Declining child care assistance leaves Kansas families stuck in poverty

By Shannon Cotsoradis
Kansas Action for Children President & CEO


For the last year, state policymakers have engaged in a vigorous debate about how to best help low-income Kansans escape the cycle of poverty. Diverse philosophical approaches have been explored. At Kansas Action for Children, we believe public supports – like cash assistance – give families the critical lift they need when they need it most, increasing their children’s chance of escaping poverty in the future. Some may disagree, suggesting public supports promote government dependency, steal dignity, and discourage low-income people from working.

It is impossible, however, to demonstrate your commitment to the importance of getting Kansas families back to work without also acknowledging how child care access impacts their ability to find and keep a job. If Kansas children do not have child care, their parents cannot work. Without access to child care assistance, parents in poverty must choose between their work and the wellbeing of their children.

Unfortunately, the number of Kansas children receiving child care assistance has declined significantly in the last 10 years. In fiscal year 2015, the state’s child care assistance program served an average of just 12,779 children each month – compared to over 19,000 in 2006.

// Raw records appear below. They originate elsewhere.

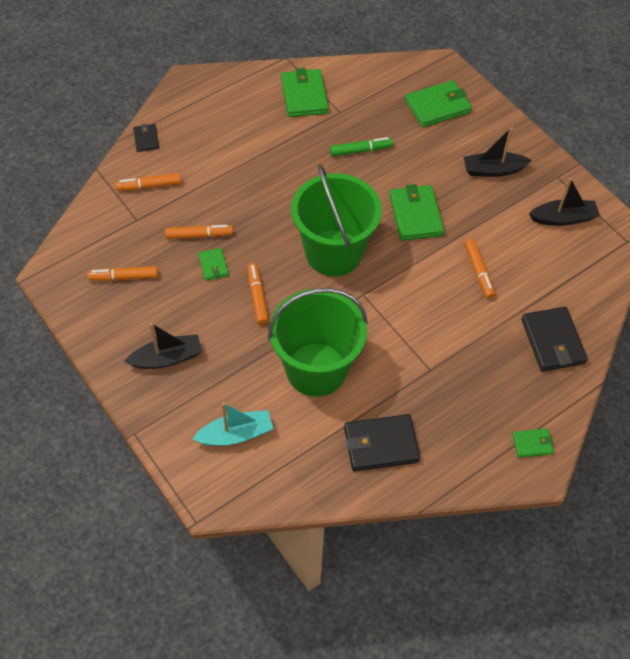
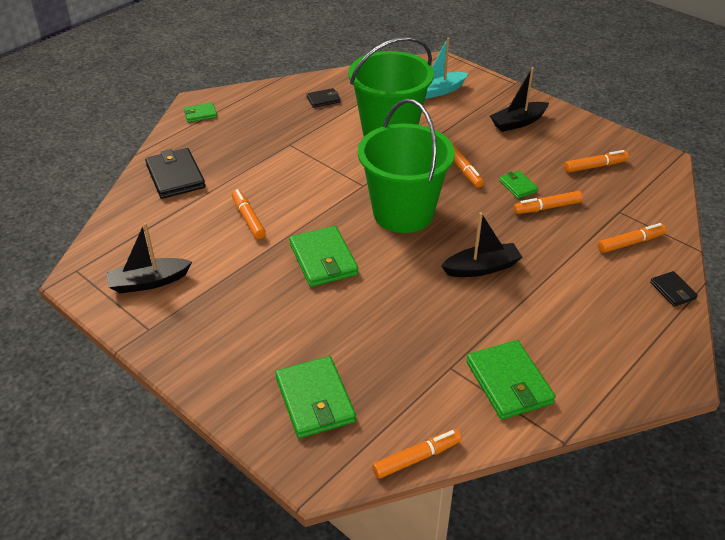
camera: 170 degrees right, 15 degrees down
green marker [330,137,393,156] -> none
black wallet [344,414,420,471] -> black wallet [306,88,341,108], size x0.54
green wallet [405,80,472,127] -> green wallet turned 75 degrees counterclockwise [275,356,356,438]
black boat [464,127,532,177] -> black boat moved to [441,212,522,277]
none -> orange marker [372,429,462,479]

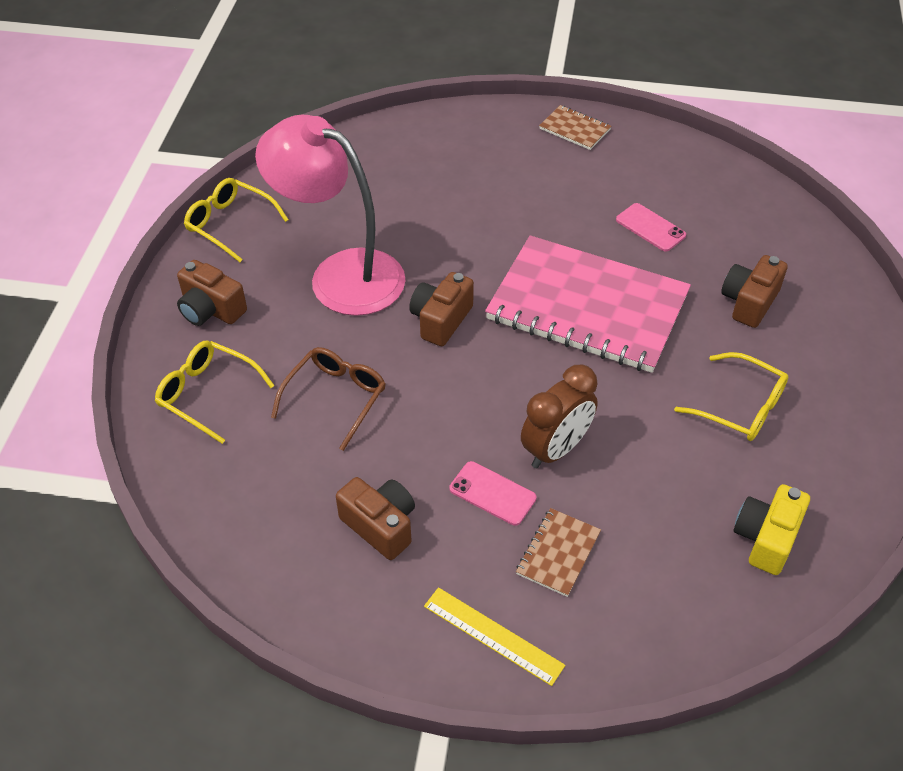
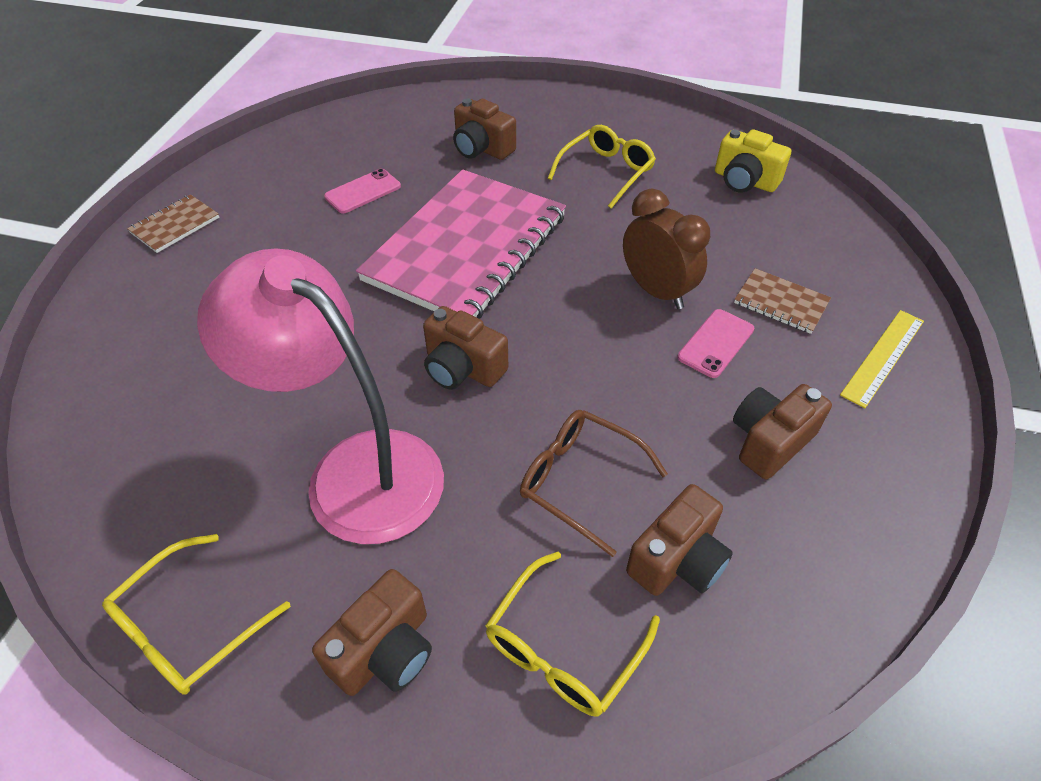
camera: 85 degrees left, 0 degrees up
pink lamp [255,115,406,316] -> pink lamp turned 90 degrees clockwise [197,248,444,544]
none -> brown camera [626,484,733,596]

Child Care Assistance Drop

Today, only eight percent of Kansas’ 211,000 eligible children receive child care assistance from the state.

Eligible Children

The impact of this is undeniable. As access to work supports dropped, it’s not surprising that childhood poverty increased.

Poverty Increase
A variety of factors impact the childhood poverty rate, but research consistently proves child care subsidies affect the economic security of families. Families who receive assistance paying for the costs of child care are also more likely to hold stable employment. A child care subsidy can make working profitable for a parent who would otherwise devote a large chunk of their paycheck to child care.

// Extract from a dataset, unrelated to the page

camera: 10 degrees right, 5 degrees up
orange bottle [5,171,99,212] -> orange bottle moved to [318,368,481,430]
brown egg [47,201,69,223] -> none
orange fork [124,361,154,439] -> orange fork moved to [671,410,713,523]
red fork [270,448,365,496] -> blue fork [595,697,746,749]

The 2016 legislative session will offer a unique opportunity to strengthen child care assistance in Kansas as part of the implementation of the reauthorized Child Care and Development Block Grant. Policymakers say they want to help Kansans who rely on public assistance transition to meaningful and rewarding work. Given that, we expect overwhelming support for making child care assistance more accessible to Kansas families in 2016.  Child care assistance helps Kansas parents get back to work or enables them to go look for work. It is a critical step in helping low-income families get off welfare rolls, onto payrolls, and out of poverty.